Direction 1: From the Maine fishing text below, print word for word the passage that begins at the words "A couple weeks" and stops after "West Grand lake.".
-- Provided text start --
A couple weeks from now I’ll be flying to Maine, and because I’m told the landlocked Atlantic Salmon bite on Grand Lake Stream is largely finished, I’m focusing on the smallmouth bass in West Grand lake.

Which means I can leave the waders, wading boots and a lot of other gear at home (nobody who travels with a 2.75 year-old argues against traveling light).

It also means digging out (and re-lining) a few of my (ahem) vintage Abu-Garcia casting reels and Cardinal spinning reels — old reels that work as well as the day they came from the factory, and this despite a lot of use back in my Bay Area days.

It also means an online trip to Bass Pro Shops (finesse worms, hooks, line — and a pair of those topwater poppers that turn smallmouth bass fishing into a spectator sport).

A visit to Bass Pro Shops is like a day at a carnival; everything’s larger (and louder) than life, and the copy is brazenly over-the-top — yet somehow lacking in pretension, which makes it entertaining rather than irritating.
-- Provided text end --
-- Records shown start --
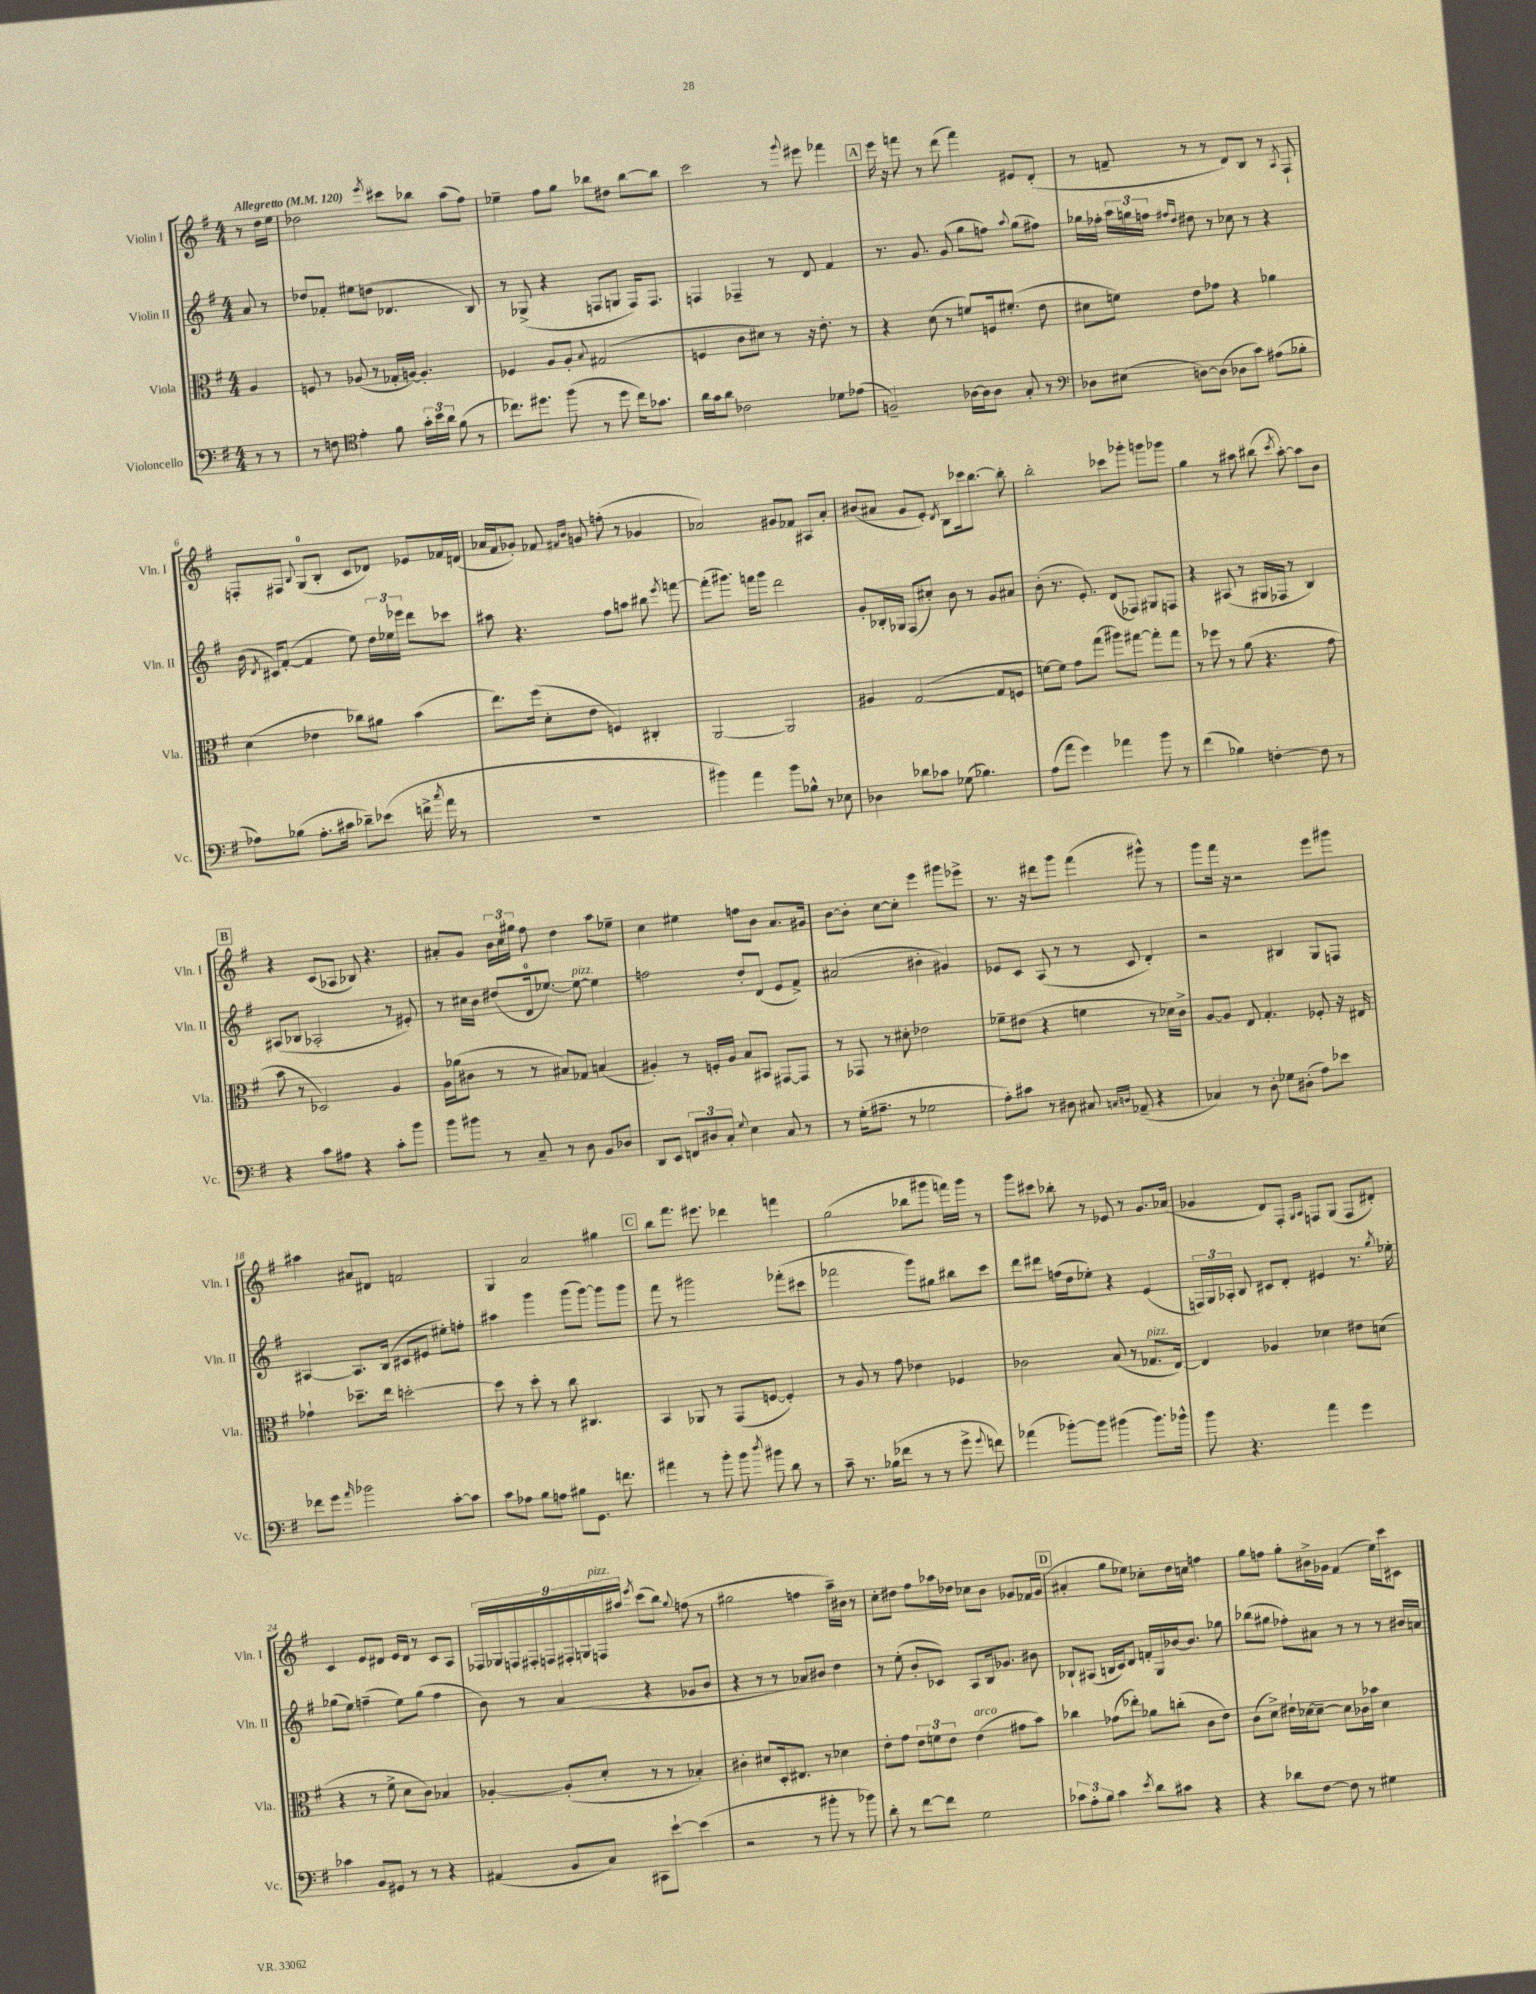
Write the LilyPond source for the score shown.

<<
\new StaffGroup <<
\new Staff = "s0" \with { instrumentName = "Violin I" shortInstrumentName = "Vln. I" } {
    \clef treble \key g \major \numericTimeSignature \time 4/4 \partial 4 \tempo "Allegretto" 4 = 120
    \autoBeamOff r8 d''16[ e''16] |
    des''2 \acciaccatura { e'''8 } cis'''8[ bes''8] a''8[( fis''8]) |
    ees''4-- fis''8[ g''8] bes''8[ dis''8] bes''8[~ bes''8] |
    c'''2 r8 \appoggiatura { g'''8 } eis'''8 fes'''4 |
    \mark \markup { \box "A" } e'''16 r16 f'''8 r8 d'''8( f'''4) eis'8[ d'8]-.( |
    r8 f'8-- r8 r8 d'8[) b8] r8 \acciaccatura { a8 } fis8-! |
    f8[-. fis8] \appoggiatura { b8 } g8[-0( b8]-. c'8[ des'8]) ees'8[ fes'16 d'16]( |
    aes'16[ fis'16 ges'8]-.) fes'8 \grace { fis'16[ b'16] } g'8 f''8-.( r8 ges'4 |
    aes'2) gis'8[ fes'8] ais8[ aes'8]-. |
    bis'8[( ais'8] g'8[ e'8]-.) \acciaccatura { d'8 } b8[ ces'''16 b''8.]~ b''8-. |
    b''2-. ces'''8[ ges'''8]-. g'''8[ ges'''8] |
    g''4 r8 ais''8 bis''8( \acciaccatura { c'''8 } ais''8~-.) ais''8[ b'8] |
    \mark \markup { \box "B" } r4 c'8[( aes8] bes8) r4. |
    ais'8[-. g'8] \tuplet 3/2 { b'16[ c''16 gis''16] } fis''8 d''4 a''8[ ees''8]-- |
    c''4 eis''4 f''8[ b'8] a'8.[ gis'16] |
    b'8[~ b'8]-. c''8[~ c''8]-. e'''4 gis'''8[ ees'''8]-> |
    r8. r16 dis'''8[ g'''8] fis'''4( gis'''8-^) r8 |
    g'''8[ fis'''16] r16 r2 e'''8[ gis'''8] |
    ais''4 ais'8[ dis'8] f'2 |
    g4 a'2 gis''4 |
    \mark \markup { \box "C" } b''8[ fis'''8.] eis'''8. des'''4 f'''4 |
    g''2( bes''8[ gis'''8] f'''16[) gis'''16] r8 |
    g'''8[ cis'''8] bes''8-. r8 ees'8 r8 g'8.[ aes'16]( |
    ges'4 d'8[) fis8]-. \grace { g16[ a16] } f8[ g8]( f8[ dis'8]-.) |
    c'4 e'8[ dis'8] e'16[ dis'16] r8 c'8[ a8] |
    \tuplet 9/8 { fes16[ ges16 f16 fis16-. f16 fis16-. g16 f16^\markup { \italic "pizz." } ais''16] } \acciaccatura { e'''8 } c'''8[( b''8]) \appoggiatura { g''8 } f''8( r8 |
    gis''2 f''4 a''16[--) bis'16] r8 |
    c''8[-. dis''8] fis''8[ aes''16 des''16] ces''8[ b'8] ges'8[ fes'16 ges'16]( |
    \mark \markup { \box "D" } ais'4-. g''8[ ees''8]) ces''8[-. d''16 c''16] f''4 |
    g''8[ f''8] g''8[-. bis'16-> ges'16] fis'4( e''16[) c'''16 cis'8] \bar "|." |
}
\new Staff = "s1" \with { instrumentName = "Violin II" shortInstrumentName = "Vln. II" } {
    \clef treble \key g \major \numericTimeSignature \time 4/4 \partial 4
    \autoBeamOff a'8 r8 |
    des''8[ fes'8]-. eis''8[ d''8]( des'4. b8) |
    r8 ges8->( r4 f8[ g8] f16[) f8.] |
    f4 fes4-- r8 d'8 fis'4 |
    \mark \markup { \box "A" } r8. g'8. g'8( g''8[ f''8]) \appoggiatura { a''8 } g''8[( fis''8]) |
    ges''16[ fes''16]-. \tuplet 3/2 { a''16[ g''16 f''16] } \grace { fis''16[ d''16] } dis''8 r8 ces''8 r8 r4 |
    b'16( \acciaccatura { d'8 } cis'16[) fis'8]~-.( fis'4 e''8) \tuplet 3/2 { d''16[ ees''16 ees'''16] } d'''8[ ces'''8] |
    ais''8 r4. fis''8[ a''8] bis''8 \acciaccatura { e'''8 } f'''8~ |
    f'''8[-.( gis'''8.]) f'''16[ gis'''8] d'''2 |
    g'8[-. bes16-. ges16] fis8[( cis''8]-.) b'8 r8 g'8[ ais'8] |
    b'8-.( r8. e'8.-.) d'8[( fes8]) gis8[ f8] |
    r4 ais8( r8 gis16[ fes16] r8 b4) |
    \mark \markup { \box "B" } ais8[( bes8] aes2-. r8 eis'8-.) |
    r8 cis''16[ b'16] dis''8[( d'16-0 ees''8.]~) ees''8~^\markup { \italic "pizz." } ees''4 |
    f''2 d''8[-. d'8]( e'8[ fis'8]->) |
    ais'2( bis'4-. gis'4) |
    ees'8[ c'8] a8( r8 r8 c'8 d'4-.) |
    r2 bis4 g8[ f8] |
    ais4~ ais8.[ b16]( cis'8[ eis'8] eis''8[-.) f''8]-. |
    ais''4 g'''4 g'''8[( g'''8]~) g'''8[ g'''8] |
    \mark \markup { \box "C" } fis'''8 r8 gis'''2 fes'''8[-.( cis'''8] |
    fes'''2 g'''8[) gis''8] bis''8[ c'''8] |
    d'''8[ dis'''8] f''16[( d''16 ees''8]-.) r4 e'4( |
    \tuplet 3/2 { f16[) g16 aes16]-. } b8 cis'8[ d'8]-. eis'4 r8. \acciaccatura { g''8 } ees''16-. |
    ges''8[( e''8]) f''4--( e''8[) ges''8]( f''4 |
    b'8) r8 a'4( r4 ges'8[ b'8] |
    r4 r8 r8 aes'8[) bis'8] d''4 |
    r8 e''8-.( b'8[-. ces'8]) a8[ b16 ges'8.] bis'8 |
    \mark \markup { \box "D" } bes8[-! ais8]( b16[ c'16) d'8] f'16[-. g16 bes'16~ bes'8.] ges''8 |
    bes''8[( gis''8] fes''8[-.) ais'8] r8 r8 r8 bis'16[ a'16] \bar "|." |
}
\new Staff = "s2" \with { instrumentName = "Viola" shortInstrumentName = "Vla." } {
    \clef alto \key g \major \numericTimeSignature \time 4/4 \partial 4
    \autoBeamOff a4 |
    f8 r8 aes8( r8 ges16[-. a16]~) a4.-. |
    fes4 a8[ a8]-. \appoggiatura { b8 } gis2( |
    f4 c'8[ dis'8]) r8 r16 e'8.-. r8 |
    \mark \markup { \box "A" } r4 d'8( r8 f'8[) f16 fis'8.]-.( e'8 |
    dis'8[ f'8]) e'8[ ges'8] r4 aes'4 |
    d'4( ees'4 ces''8[) ais'8] b'4( |
    e''8.[) fis''16]( d'8[-. e'8] f4) cis4-. |
    a,2~ a,2 |
    ais4 g2~( g8[ f8] |
    f'8[~) f'8] g'8[ g''8]( ais''8[) gis''8]~ gis''8[-. gis''8] |
    r8 fes''8 r8 a'8( r4. g'8 |
    \mark \markup { \box "B" } b'8 r8 des2) a4 |
    a16[ aes'16( cis'8] r8 r8 bis8[) ges8] b4( |
    ais4-.) r8 f16[-. ais16] b8[ bis,8] gis,8[~ gis,8] |
    r8 ges,8 r8 dis'8-. ees'2 |
    fes'8[-- eis'8]( r4 f'4 r8 des'16[) c'16]-> |
    a8[~ a8] e8 g4.-. fes8-. r16 eis16 |
    ges'4-! des''8.[-- e''16] d''2~-. |
    d''8 r8 d''8-. r8 c''8 cis4. |
    \mark \markup { \box "C" } b,4 aes,8 r8 g,8[( f8]~ f4-.) |
    r8 a8 r8 g'8 ees'4 fes4 |
    ces'2 b8( r8 ges8.[^\markup { \italic "pizz." } e16]~) |
    e4 aes4 des'4 eis'8[ d'8]( |
    r4 r8 fis'8-> d'8[ c'8]) bes4 |
    aes4~-. aes8[-.( d'8]-. r8 r8 bes4-.) |
    cis'4-. dis'8[ d16-. eis8.] r8 des'4 |
    e'8[-. g'8] \tuplet 3/2 { e'8[ f'8 e'8] } e'4^\markup { \italic "arco" }( gis'8[ b'8]) |
    \mark \markup { \box "D" } ces''4 ges'8[( ees''8]-.) aes'8[ c''8]-.( c'8[ e'8]) |
    c'8[( d'8]->) eis'16[-! des'16~ des'8]~-- des'8[ ces'16 bes'16] des'4 \bar "|." |
}
\new Staff = "s3" \with { instrumentName = "Violoncello" shortInstrumentName = "Vc." } {
    \clef bass \key g \major \numericTimeSignature \time 4/4 \partial 4
    \autoBeamOff r8 r8 |
    r8 f8 \clef tenor e'4-. fis'8 \tuplet 3/2 { g'16[-. b'16 a'16] } fis'8( r8 |
    ces''8.[) dis''8.] fis''8( r8 dis''8 ces''16[) ges'8.] |
    a'16[ g'16 a'8] ces'2 des'8[ ees'8]( |
    \mark \markup { \box "A" } f2--) aes16[~ aes16 aes8] g8-. r8 |
    \clef bass des8[ eis8]( d8[~) d8]( des8[ c'8]) ais8[( bes8]-. |
    aes8[) bes8]( aes8.[-. cis'16] des'8[--) ees'8]( f'16-> \acciaccatura { c''8 } a'16 r8 |
    R1 |
    bis'4) a'4 bis'8[ bes8]-^ r8 ees8 |
    des4 des'8[ ces'8] ges8( bes4.) |
    a8[( a'8] g'4) aes'4 b'8 r8 |
    fis'4( bes4) f4~-. f8 r8 |
    \mark \markup { \box "B" } r4 c'8[ ais8] r4 c'8[-. b'8] |
    b'8[ bis'8] r8 c8-- r8 d8 b,8[ des8] |
    d,8[ e,8] \tuplet 3/2 { f,8[ dis8 c8]-. } \appoggiatura { g8 } e4 c8 r8 |
    r8 g16[-.( ais8.]-- r8 ges2 |
    a8[-.) cis'8] r8 dis8 cis8 \grace { c16[ d16] } aes,8--( r4 |
    ces4) r8 d8-. ges8[ dis8]-.( a8[) ees'8] |
    fes'8[ g'8] \grace { a'16 } bes'2 c'8[~-. c'8] |
    c'8[ aes8] b8[ a8] bis8[ g,8.] f'8. |
    \mark \markup { \box "C" } ais'4 r8 b'8-. b'8 \acciaccatura { d''8 } bis'8 d'8 r8 |
    c'8-- r8. bes16[( fes'8] r8 r8 g'8-> \appoggiatura { g'8 } f'8) |
    aes'4( bes'8[~-.) bes'8] bis'4( bis'8.[) bes'16]-^ |
    b'8 r4. a'4 g'4 |
    ces'4 b,8[ gis,8] r8 r8 r4 |
    ais,4( b,8[ c8]) cis,8[ e'8]~-! e'4( |
    r2 r8 bis'8-. r8 bes'8) |
    d'8-. r8 fis'8[~ fis'8] g2 |
    \mark \markup { \box "D" } \tuplet 3/2 { ces'8[ a8-. b8] } ces'4 \acciaccatura { e'8 } d'8[ cis'8] r4 |
    r4 des'8[ fis8]~ fis8 r8 gis4 \bar "|." |
}
>>
>>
-- Records shown end --
Direction 2: Please report every line of the records above that contains the string "with".

Written solution 1:
A couple weeks from now I’ll be flying to Maine, and because I’m told the landlocked Atlantic Salmon bite on Grand Lake Stream is largely finished, I’m focusing on the smallmouth bass in West Grand lake.

Written solution 2:
\new Staff = "s0" \with { instrumentName = "Violin I" shortInstrumentName = "Vln. I" } {
\new Staff = "s1" \with { instrumentName = "Violin II" shortInstrumentName = "Vln. II" } {
\new Staff = "s2" \with { instrumentName = "Viola" shortInstrumentName = "Vla." } {
\new Staff = "s3" \with { instrumentName = "Violoncello" shortInstrumentName = "Vc." } {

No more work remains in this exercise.